→ Goal of the exercise
The reply should hold every entry exactly as written and none of the pictures.

→ Data
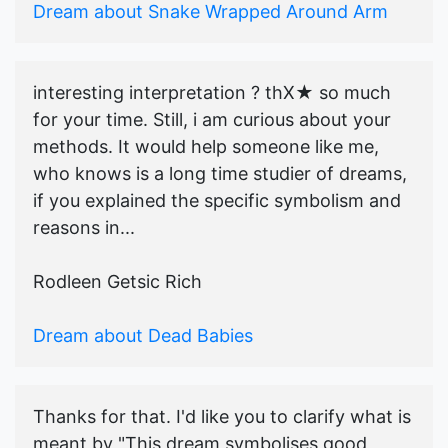
Dream about Snake Wrapped Around Arm
interesting interpretation ? thX★ so much
for your time. Still, i am curious about your
methods. It would help someone like me,
who knows is a long time studier of dreams,
if you explained the specific symbolism and
reasons in...
Rodleen Getsic Rich
Dream about Dead Babies
Thanks for that. I'd like you to clarify what is
meant by "This dream symbolises good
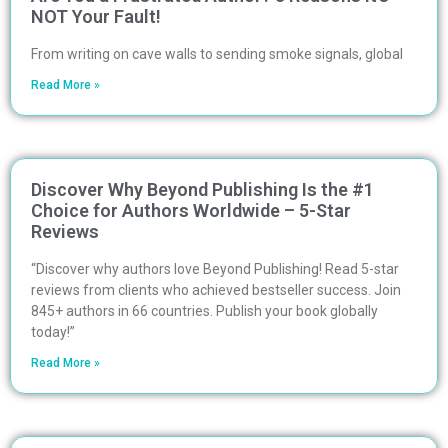
NOT Your Fault!
From writing on cave walls to sending smoke signals, global
Read More »
Discover Why Beyond Publishing Is the #1
Choice for Authors Worldwide – 5-Star
Reviews
“Discover why authors love Beyond Publishing! Read 5-star
reviews from clients who achieved bestseller success. Join
845+ authors in 66 countries. Publish your book globally
today!”
Read More »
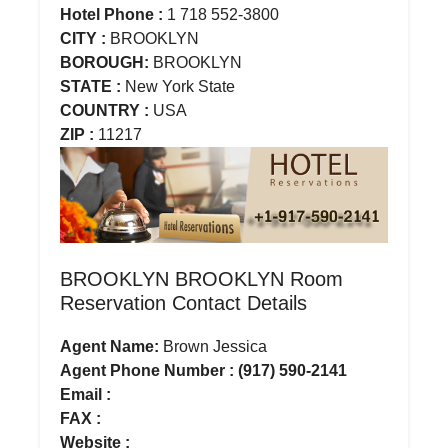
Hotel Phone :
1 718 552-3800
CITY :
BROOKLYN
BOROUGH:
BROOKLYN
STATE :
New York State
COUNTRY :
USA
ZIP :
11217
BROOKLYN BROOKLYN Room
Reservation Contact Details
Agent Name:
Brown Jessica
Agent Phone Number : (917) 590-2141
Email :
FAX :
Website :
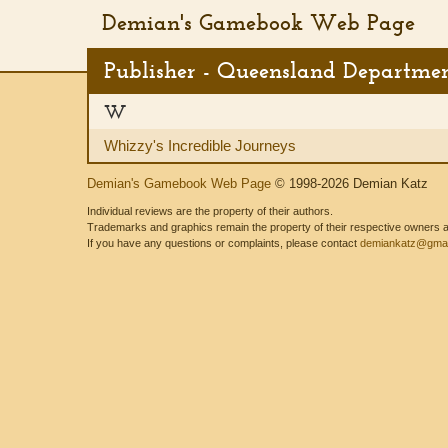
Demian's Gamebook Web Page
Publisher - Queensland Departmen
W
Whizzy's Incredible Journeys
Demian's Gamebook Web Page
© 1998-2026 Demian Katz
Individual reviews are the property of their authors.
Trademarks and graphics remain the property of their respective owners and
If you have any questions or complaints, please contact
demiankatz@gmai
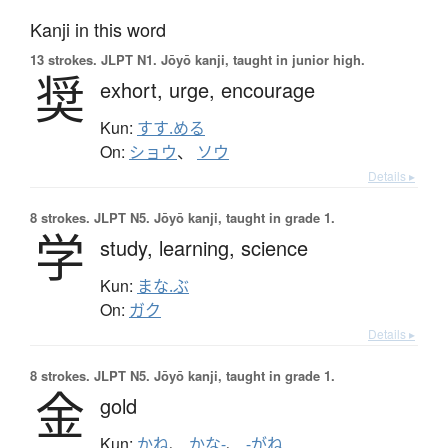
Kanji in this word
13 strokes.
JLPT N1. Jōyō kanji, taught in junior high.
奨
exhort,
urge,
encourage
Kun:
すす.める
On:
ショウ
、
ソウ
Details ▸
8 strokes.
JLPT N5. Jōyō kanji, taught in grade 1.
学
study,
learning,
science
Kun:
まな.ぶ
On:
ガク
Details ▸
8 strokes.
JLPT N5. Jōyō kanji, taught in grade 1.
金
gold
Kun:
かね
、
かな-
、
-がね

→ The answer
Dream about Snake Wrapped Around Arm
interesting interpretation ? thX★ so much
for your time. Still, i am curious about your
methods. It would help someone like me,
who knows is a long time studier of dreams,
if you explained the specific symbolism and
reasons in...
Rodleen Getsic Rich
Dream about Dead Babies
Thanks for that. I'd like you to clarify what is
meant by "This dream symbolises good
NOT Your Fault!
From writing on cave walls to sending smoke signals, global
Read More »
Discover Why Beyond Publishing Is the #1
Choice for Authors Worldwide – 5-Star
Reviews
“Discover why authors love Beyond Publishing! Read 5-star
reviews from clients who achieved bestseller success. Join
845+ authors in 66 countries. Publish your book globally
today!”
Read More »
Hotel Phone :
1 718 552-3800
CITY :
BROOKLYN
BOROUGH:
BROOKLYN
STATE :
New York State
COUNTRY :
USA
ZIP :
11217
BROOKLYN BROOKLYN Room
Reservation Contact Details
Agent Name:
Brown Jessica
Agent Phone Number : (917) 590-2141
Email :
FAX :
Website :
Demian's Gamebook Web Page
Publisher - Queensland Departmen
W
Whizzy's Incredible Journeys
Demian's Gamebook Web Page
© 1998-2026 Demian Katz
Individual reviews are the property of their authors.
Trademarks and graphics remain the property of their respective owners and
If you have any questions or complaints, please contact
demiankatz@gmai
Kanji in this word
13 strokes.
JLPT N1. Jōyō kanji, taught in junior high.
奨
exhort,
urge,
encourage
Kun:
すす.める
On:
ショウ
、
ソウ
Details ▸
8 strokes.
JLPT N5. Jōyō kanji, taught in grade 1.
学
study,
learning,
science
Kun:
まな.ぶ
On:
ガク
Details ▸
8 strokes.
JLPT N5. Jōyō kanji, taught in grade 1.
金
gold
Kun:
かね
、
かな-
、
-がね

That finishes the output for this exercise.